Eggplant Surprise

Natalie Clifford Barney, American heiress and lesbian extraordinaire, circa 1900.

When I lived in Washington, D. C., some 20 years ago, I used to frequently visit The Alice Pike Barney Studio House, a curious stucco-clad museum on Massachusetts Avenue. The Spanish Revival Style townhouse had been the home of a somewhat racy hostess and artist who surrounded herself with painters, sculptors, and the like, many of whom were likely most attracted by her millions. Some of the money came from her whiskey-distiller father and the rest via her late husband, a railway-car manufacturer. Though largely forgotten today—the house-museum, an extraordinary place, was cruelly sold to Latvia, which now uses it as its embassy—the eminent Mrs. Barney was a major mover and shaker in the Washington art world and deserves to be more admired than she is. But that civic reputation pales beside her position as the mother of Natalie Clifford Barney (1876-1972), a dashing lesbian poet and playwright who cut a wide swath in European literary circles and left dozens of broken hearts in her considerable amatory wake.

Known as the Amazon for her blonde beauty, Barney lived glamorously, wrote flamboyantly, and romanced women in a manner than can only be called swashbuckling, from painter Romaine Brooks to literary niece Dolly Wilde. (Her mother, predictably enough, was horrified, and was scandalized by her daughter’s Sapphic poetry.) She and Alice B. Toklas were good friends, and when time came for Toklas to publish her famous cookery book, she included a few of Barney’s spécialités de la maison. I tried one of them recently, a side dish called Stuffed Egg Plant with Sugar. This is one of my favourite vegetables, and the directions looked absolutely unchallenging. I was a bit wrong on that score. Have you ever tried to scoop out the insides of an eggplant without damaging the lustrous purple skin? It is not particularly easy. Once that is completed, however, the rest is smooth sailing, culinarily speaking. The only thing I would change about the recipe is to (a) toss the mixture of eggplant and breadcrumbs with a bit of olive oil to moisten it before baking and/or (b) to evenly distribute the butter across the entire surface of the eggplant-and-breadcrumb mixture rather than plopping it in the center as directed. As for the sugar, it adds a pleasant sweetness.

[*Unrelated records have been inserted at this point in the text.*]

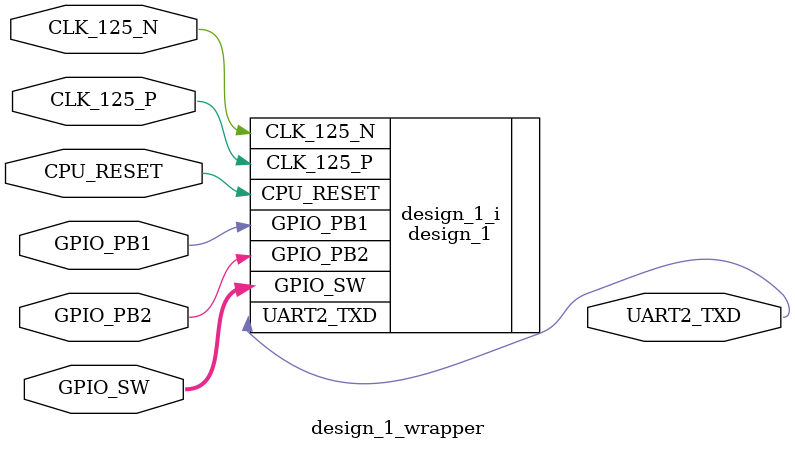
<source format=v>
`timescale 1 ps / 1 ps

module design_1_wrapper
   (CLK_125_N,
    CLK_125_P,
    CPU_RESET,
    GPIO_PB1,
    GPIO_PB2,
    GPIO_SW,
    UART2_TXD);
  input CLK_125_N;
  input CLK_125_P;
  input CPU_RESET;
  input GPIO_PB1;
  input GPIO_PB2;
  input [3:0]GPIO_SW;
  output UART2_TXD;

  wire CLK_125_N;
  wire CLK_125_P;
  wire CPU_RESET;
  wire GPIO_PB1;
  wire GPIO_PB2;
  wire [3:0]GPIO_SW;
  wire UART2_TXD;

  design_1 design_1_i
       (.CLK_125_N(CLK_125_N),
        .CLK_125_P(CLK_125_P),
        .CPU_RESET(CPU_RESET),
        .GPIO_PB1(GPIO_PB1),
        .GPIO_PB2(GPIO_PB2),
        .GPIO_SW(GPIO_SW),
        .UART2_TXD(UART2_TXD));
endmodule

</source>
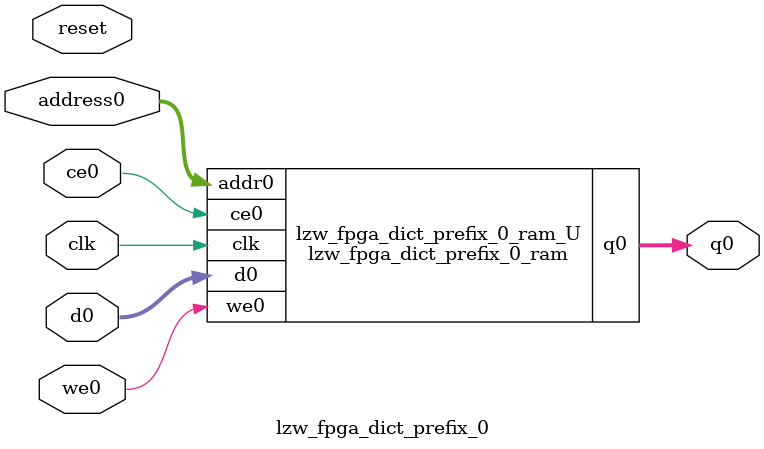
<source format=v>
`timescale 1 ns / 1 ps
module lzw_fpga_dict_prefix_0_ram (addr0, ce0, d0, we0, q0,  clk);

parameter DWIDTH = 16;
parameter AWIDTH = 8;
parameter MEM_SIZE = 256;

input[AWIDTH-1:0] addr0;
input ce0;
input[DWIDTH-1:0] d0;
input we0;
output reg[DWIDTH-1:0] q0;
input clk;

reg [DWIDTH-1:0] ram[0:MEM_SIZE-1];




always @(posedge clk)  
begin 
    if (ce0) begin
        if (we0) 
            ram[addr0] <= d0; 
        q0 <= ram[addr0];
    end
end


endmodule

`timescale 1 ns / 1 ps
module lzw_fpga_dict_prefix_0(
    reset,
    clk,
    address0,
    ce0,
    we0,
    d0,
    q0);

parameter DataWidth = 32'd16;
parameter AddressRange = 32'd256;
parameter AddressWidth = 32'd8;
input reset;
input clk;
input[AddressWidth - 1:0] address0;
input ce0;
input we0;
input[DataWidth - 1:0] d0;
output[DataWidth - 1:0] q0;



lzw_fpga_dict_prefix_0_ram lzw_fpga_dict_prefix_0_ram_U(
    .clk( clk ),
    .addr0( address0 ),
    .ce0( ce0 ),
    .we0( we0 ),
    .d0( d0 ),
    .q0( q0 ));

endmodule


</source>
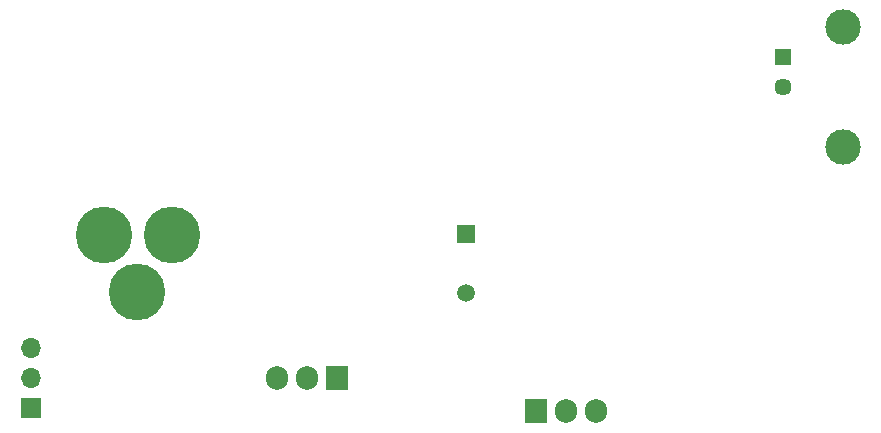
<source format=gbr>
%TF.GenerationSoftware,KiCad,Pcbnew,8.0.3-8.0.3-0~ubuntu23.10.1*%
%TF.CreationDate,2024-11-21T20:35:23-05:00*%
%TF.ProjectId,28mhz_class_e_amplifier_for_pi,32386d68-7a5f-4636-9c61-73735f655f61,alpha*%
%TF.SameCoordinates,Original*%
%TF.FileFunction,Soldermask,Bot*%
%TF.FilePolarity,Negative*%
%FSLAX46Y46*%
G04 Gerber Fmt 4.6, Leading zero omitted, Abs format (unit mm)*
G04 Created by KiCad (PCBNEW 8.0.3-8.0.3-0~ubuntu23.10.1) date 2024-11-21 20:35:23*
%MOMM*%
%LPD*%
G01*
G04 APERTURE LIST*
%ADD10C,4.800000*%
%ADD11C,3.000000*%
%ADD12C,1.446000*%
%ADD13R,1.446000X1.446000*%
%ADD14O,1.905000X2.000000*%
%ADD15R,1.905000X2.000000*%
%ADD16C,1.500000*%
%ADD17R,1.500000X1.500000*%
%ADD18O,1.700000X1.700000*%
%ADD19R,1.700000X1.700000*%
G04 APERTURE END LIST*
D10*
%TO.C,J2*%
X117309500Y-90350000D03*
X114509500Y-85550000D03*
X120309500Y-85550000D03*
%TD*%
D11*
%TO.C,J1*%
X177080000Y-78120000D03*
X177080000Y-67960000D03*
D12*
X172000000Y-73040000D03*
D13*
X172000000Y-70500000D03*
%TD*%
D14*
%TO.C,U2*%
X129160000Y-97655000D03*
X131700000Y-97655000D03*
D15*
X134240000Y-97655000D03*
%TD*%
D16*
%TO.C,L1*%
X145200000Y-90425000D03*
D17*
X145200000Y-85425000D03*
%TD*%
D14*
%TO.C,M1*%
X156180000Y-100425000D03*
D15*
X151100000Y-100425000D03*
D14*
X153640000Y-100425000D03*
%TD*%
D18*
%TO.C,J3*%
X108350000Y-95075000D03*
X108350000Y-97615000D03*
D19*
X108350000Y-100155000D03*
%TD*%
M02*

</source>
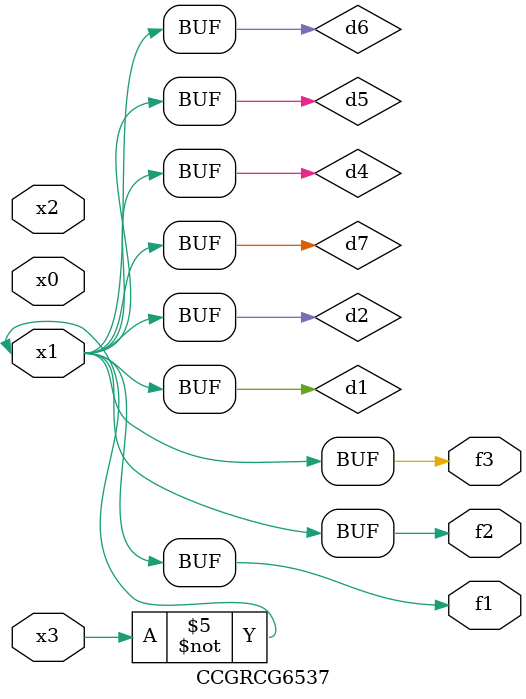
<source format=v>
module CCGRCG6537(
	input x0, x1, x2, x3,
	output f1, f2, f3
);

	wire d1, d2, d3, d4, d5, d6, d7;

	not (d1, x3);
	buf (d2, x1);
	xnor (d3, d1, d2);
	nor (d4, d1);
	buf (d5, d1, d2);
	buf (d6, d4, d5);
	nand (d7, d4);
	assign f1 = d6;
	assign f2 = d7;
	assign f3 = d6;
endmodule

</source>
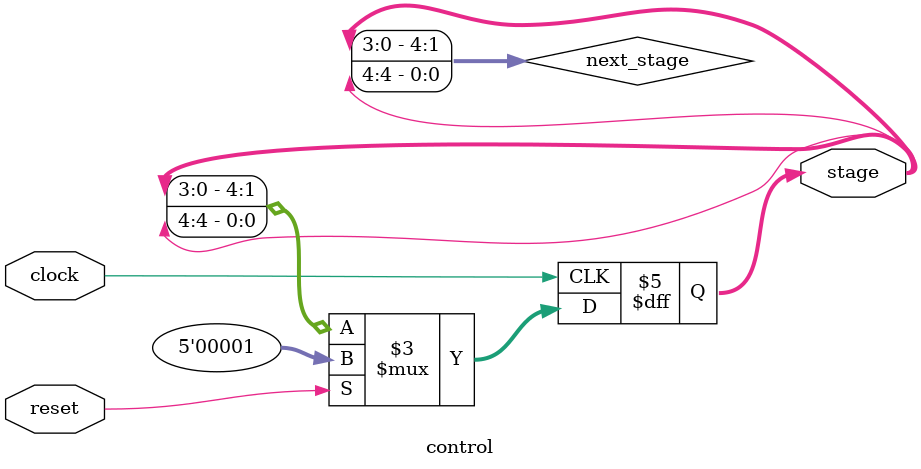
<source format=sv>
module control (
	input logic clock, reset,
	output logic [4 : 0] stage);
	
	logic [4 : 0] next_stage;
	assign next_stage = {stage[3 : 0], stage[4]};
	
	always_ff @(posedge clock) begin
		if (reset)
			stage = 5'b1;
		else
			stage = next_stage;
	end
	
endmodule

</source>
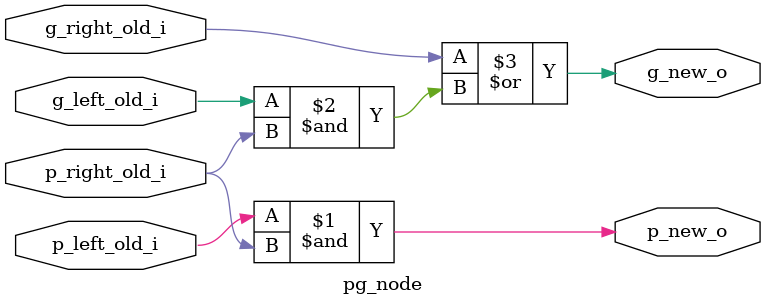
<source format=sv>
module pg_node (
  input  logic p_left_old_i,
  input  logic g_left_old_i,
  input  logic p_right_old_i,
  input  logic g_right_old_i,
  output logic p_new_o,
  output logic g_new_o
);

  assign p_new_o = p_left_old_i & p_right_old_i;
  assign g_new_o = g_right_old_i | g_left_old_i & p_right_old_i;

endmodule

</source>
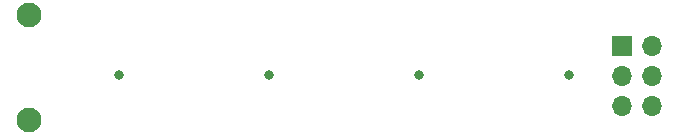
<source format=gbr>
%TF.GenerationSoftware,KiCad,Pcbnew,(6.0.6)*%
%TF.CreationDate,2022-08-04T21:15:32+02:00*%
%TF.ProjectId,Linearsensor,4c696e65-6172-4736-956e-736f722e6b69,rev?*%
%TF.SameCoordinates,Original*%
%TF.FileFunction,Soldermask,Bot*%
%TF.FilePolarity,Negative*%
%FSLAX46Y46*%
G04 Gerber Fmt 4.6, Leading zero omitted, Abs format (unit mm)*
G04 Created by KiCad (PCBNEW (6.0.6)) date 2022-08-04 21:15:32*
%MOMM*%
%LPD*%
G01*
G04 APERTURE LIST*
%ADD10C,2.100000*%
%ADD11R,1.700000X1.700000*%
%ADD12O,1.700000X1.700000*%
%ADD13C,0.800000*%
G04 APERTURE END LIST*
D10*
%TO.C,H2*%
X137160000Y-106680000D03*
%TD*%
%TO.C,H1*%
X137160000Y-97790000D03*
%TD*%
D11*
%TO.C,J2*%
X187390000Y-100345000D03*
D12*
X189930000Y-100345000D03*
X187390000Y-102885000D03*
X189930000Y-102885000D03*
X187390000Y-105425000D03*
X189930000Y-105425000D03*
%TD*%
D13*
X182880000Y-102870000D03*
X170180000Y-102870000D03*
X144780000Y-102870000D03*
X157480000Y-102870000D03*
M02*

</source>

SOURCE: Natalie Clifford Barney, as reprinted in The Alice B. Toklas Cook Book by Alice B. Toklas (Anchor Books, 1960)



2 egg plants

1/4 pound dried breadcrumbs

2 dessertspoons sugar [a little less than 2 tablespoons by US standards — I made a mistake in the post earlier by stating 4 heaping tablespoons and have corrected this]

1 large pinch of salt

Pepper to taste


Divide the egg plants in half lengthwise. Remove the pulp, chop, [place in a large mixing bowl], add breadcrumbs, sugar, salt, and pepper. Stuff the four halves very abundantly [and place on a cookie sheet]. On each half place a piece of butter the size of a large walnut and 1 tablespoon of water and cook in a moderate oven [350 degrees Fahrenheit] for 1/2 hour [or until golden brown on top].


10 comments on “Eggplant Surprise

  1. Janet Clarke says:

    If the recipe calls for 2 dessert spoons of sugar don’t you mean 4 heaping TEA spoons not table spoons? Might be a bit too sweet methinks!

  2. Although sugar rarely passes my lips these days, this sounds wonderful. Love the recipe and your site; but then I’m partial to aesthetes.

  3. Loved this post too… didn’t know about Barney… what a life she must have led. I did meet a famous lesbian in London years ago, the sculptress Fiori de Henriquez.
    Even at an advanced age she had the mistress of a sheik as a lover. She was an amazing character who had this extraordinary throbbing energy about her. I’m sure she and Barney knew one another! Your recipe has a whiff of the renaissance about it….lovely.

  4. Sally Chamberlain says:

    Fabulous Barneys, mother and daughter. Thanks for another great post

  5. marthe says:

    Nathalie Barney probably never boiled an egg, ever.
    I think her lifelong servant and gifted cook Berthe Cleyrerque knew how to scoop out and fill those lustrous eggplant skins!